GOAL OF THE EXERCISE: Only one stretch of the records below is wanted: the lines from the one holding "4: 925 -> 950" through the one holding "1019: 35 -> 26". Return it exactly, both ends included.

DATASET RECORDS:
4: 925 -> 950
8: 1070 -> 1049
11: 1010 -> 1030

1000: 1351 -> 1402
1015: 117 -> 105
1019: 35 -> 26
==
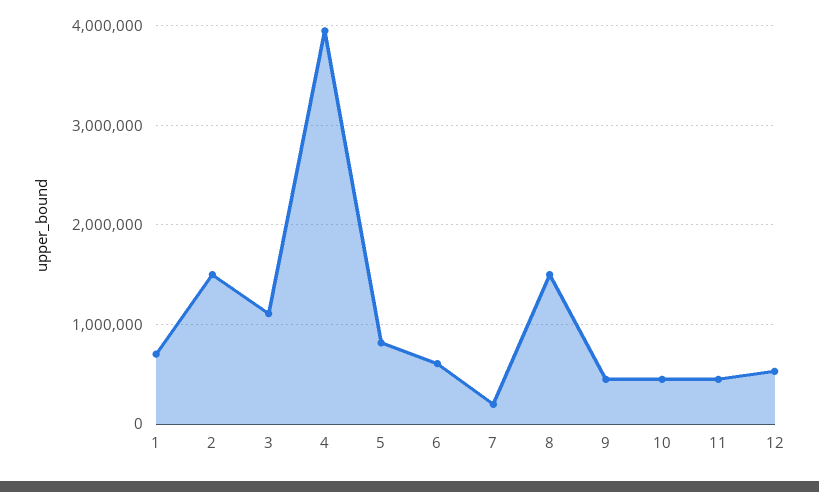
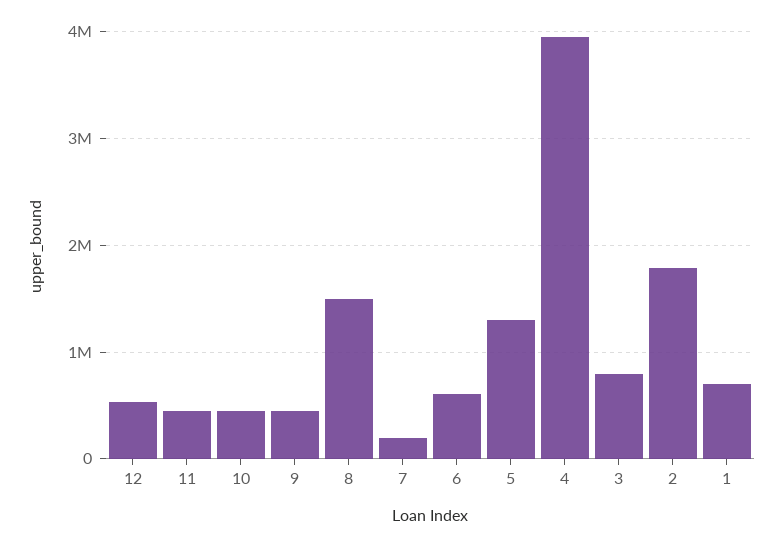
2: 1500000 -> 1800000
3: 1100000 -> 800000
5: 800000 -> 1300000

RESPONSE TO THIS TASK:
4: 925 -> 950
8: 1070 -> 1049
11: 1010 -> 1030

1000: 1351 -> 1402
1015: 117 -> 105
1019: 35 -> 26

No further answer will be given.